Les retentissements de la visite historique du Premier ministre en 8 ème Région auront vite laissé la place à la substance des engagements entre le pouvoir central et les groupes armés du Nord-Mali. Après la brève lune-de-miel entre Soumeylou Boubeye Maiga et les acteurs de la CMA, les regards se sont aussitôt tournés vers la mise en œuvre de l’Accord pour la paix et la réconciliation issu du processus d’Alger, dont le chronogramme d’application vient de subir son deuxième réaménagement depuis l’installation du cinquième chef du Gouvernement d’IBK. C’était à la faveur d’une rencontre le 22 Mars dernier, à l’issue de laquelle les parties prenantes de l’Accord ont convenu d’une feuille de route en 21 points avec un calendrier d’exécution étalée sur une année, à compter de Mars-Avril 2018.

Le nouveau chronogramme traduit la volonté sans équivoque des mouvements armés les moins conciliants à préserver la continuité institutionnelle mais leur attachement aux acquis principaux du processus d’Alger est tout aussi évident.

Contraintes électorales obligent, la plupart des engagements de l’Etat susceptibles d’achopper sur un obstacle temporel ont été ainsi différés à l’année prochaine. C’est le cas de la révision constitutionnelle – dont est tributaire l’avènement d’un Sénat au Mali – que les Mouvements armés, sous la houlette de la CMA, ont consenti à ramener à 2019 tout comme d’autres dispositifs l’Accord ont été différés à la période post-présidentielle. Y figurent la relecture pour adaptation à l’Accord de la loi sur la libre administration et des Collectivités territoriales, le parachèvement de Conférence d’Entente Nationale ainsi que la réinsertion socio-économique des éléments non intégrés des mouvements armés.

Puisque les concessions de la CMA sont taillées à la mesure de ses objectifs à court et moyen termes ainsi qu’à son dessein de tirer profit au maximum des enjeux institutionnels en rapport avec les échéances électorales en vue, il parait hors de question d’organiser les joutes électorales par-dessus la tête des Mouvements et sans leur partition de sécurisation du processus qu’ils tiennent des dispositions de l’Accord et autres ententes subsidiaires. L’implication des autorités intérimaires  et des Mécanisme Opérationnels de Coordination se prépare activement, par conséquent. Et, pour ce faire, le processus d’opérationnalisation et de fonctionnalité de ces deux instruments devraient s’achever dès ce mois d’avril, échéance au cours de laquelle est également prévue l’effectivité de la gestion des services déconcentrés de l’Etat aux collectivités territoriales et le transfert des ressources et moyens pour ce faire.

Dans la même veine, les mouvements et l’Etat ont convenu d’une accélération du processus de redéploiement des déserteurs dans les différentes unités de l’armée régulière, ainsi que d’un calendrier d’identification définitive des combattants éligibles à l’intégration et au programme de Désarmement-Démobilisation-Réinsertion.
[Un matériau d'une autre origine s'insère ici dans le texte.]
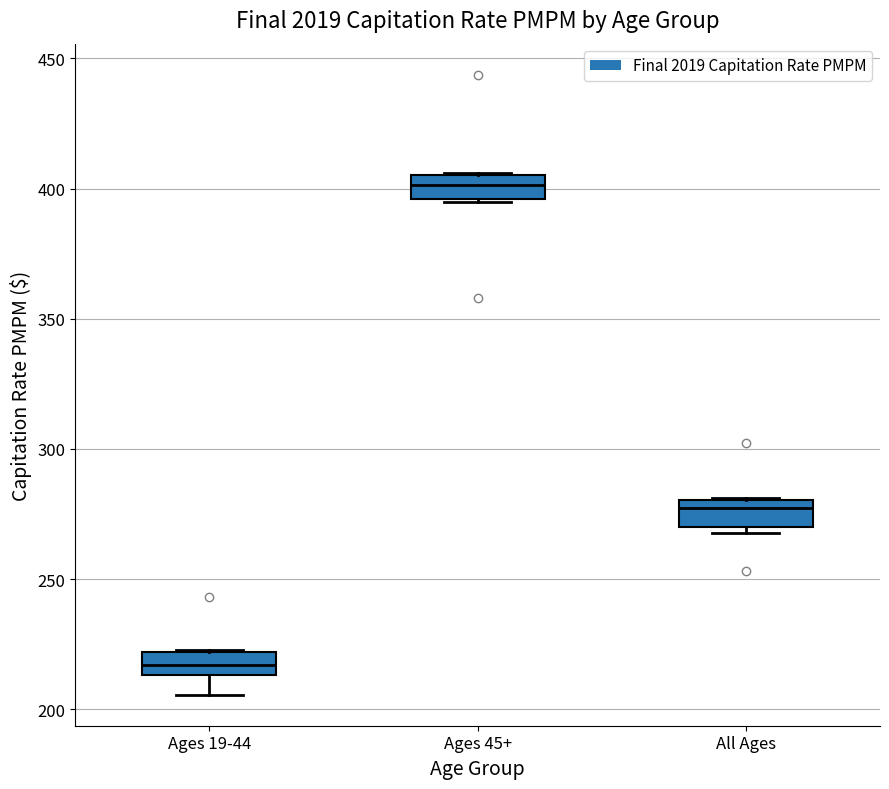

Where does the lower whisker of the box for Ages 19-44 end on the y-axis? The values are not printed on the chart, so give them approximately, as read against the axis.

205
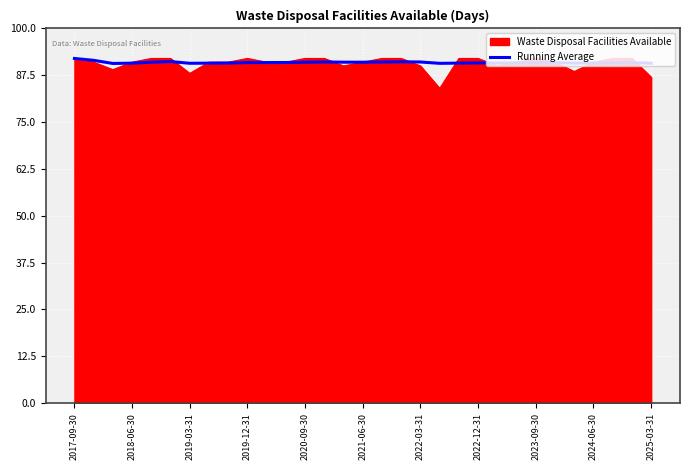

Which series has the widest spread of values?

Waste Disposal Facilities Available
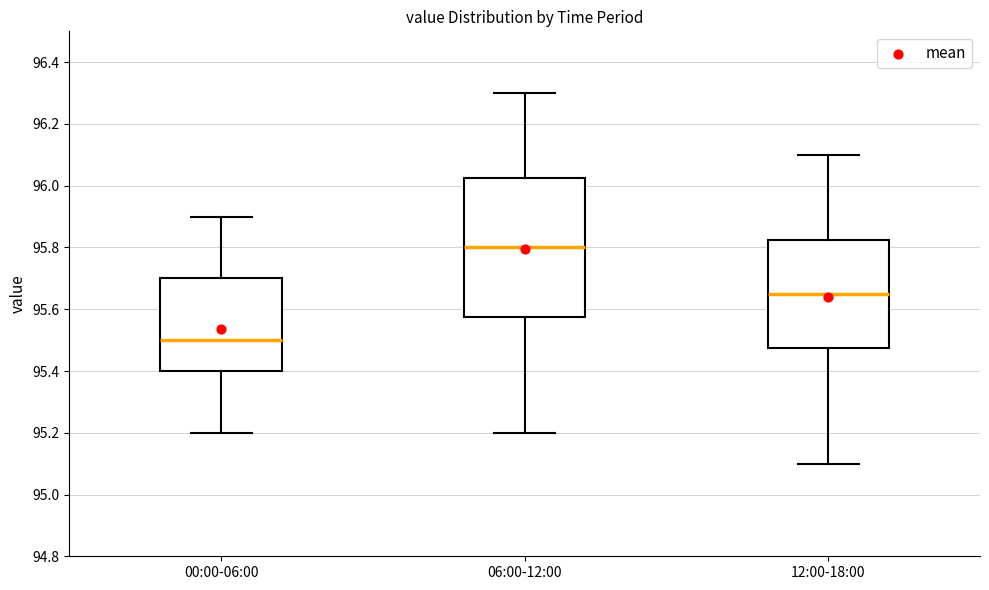

Reading left to right, transcribe this box plot: for each box, give where its median line is, the range the box spans, and where its two whiskers end, as read against the y-axis. The values are not printed on the chart, so give them approximately, as read against the axis.

00:00-06:00: median 95.50, box 95.40 to 95.70, whiskers 95.20 to 95.90
06:00-12:00: median 95.80, box 95.58 to 96.02, whiskers 95.20 to 96.30
12:00-18:00: median 95.66, box 95.48 to 95.82, whiskers 95.10 to 96.10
C’est dans cette dynamique que devrait s’inscrire la tenue au préalable d’un atelier de haut niveau sur la Réforme du Secteur de la Sécurité aux fins de convenir du concept d’armée reconstituée et des modalités d’une police territoriale conformément à l’Accord. Aussi, à moins d’un empiétement sur les échéances, ledit atelier était censé se terminer en fin mars, tandis que le regroupement et le cantonnement des combattants, dans le cadre du DDR, va se poursuivre jusqu’au 28 Août prochain, date prévue pour l’intégration définitive, dans l’armée régulière ou dans la fonction publique, des éléments des mouvements éligibles audit programme. Quant à la réinsertion socio-économique des éléments non-intégrés elle devra s’étendre sur une année à compter d’août prochain.

En revanche, enjeux électoraux expliquent sans doute, le retour des réfugiés et leur enrôlement éventuel au Ravec s’effectueront avant décembre prochain dans le but évident de les faire participer aux législatives ainsi qu’aux joutes locales et régionales sur lesquelles la CMA mise beaucoup plus que la présidentielle, au regard de ses visées  d’assises politiques.

En définitive, trois années après la signature de l’Accord, les tergiversations et dilatoires ayant freiné son application atteindront probablement leurs limites avec l’échéance présidentielle. Et pour cause, l’ampleur des enjeux institutionnels est telle que la marge de manœuvres du pouvoir sortant est réduite par le péril qui hante à la fois sa survie et une stabilité institutionnelle très tributaire du respect des échéances électorales ainsi que des conditions de son organisation. Une donne que la CMA semble avoir intégré au mieux de ses intérêts.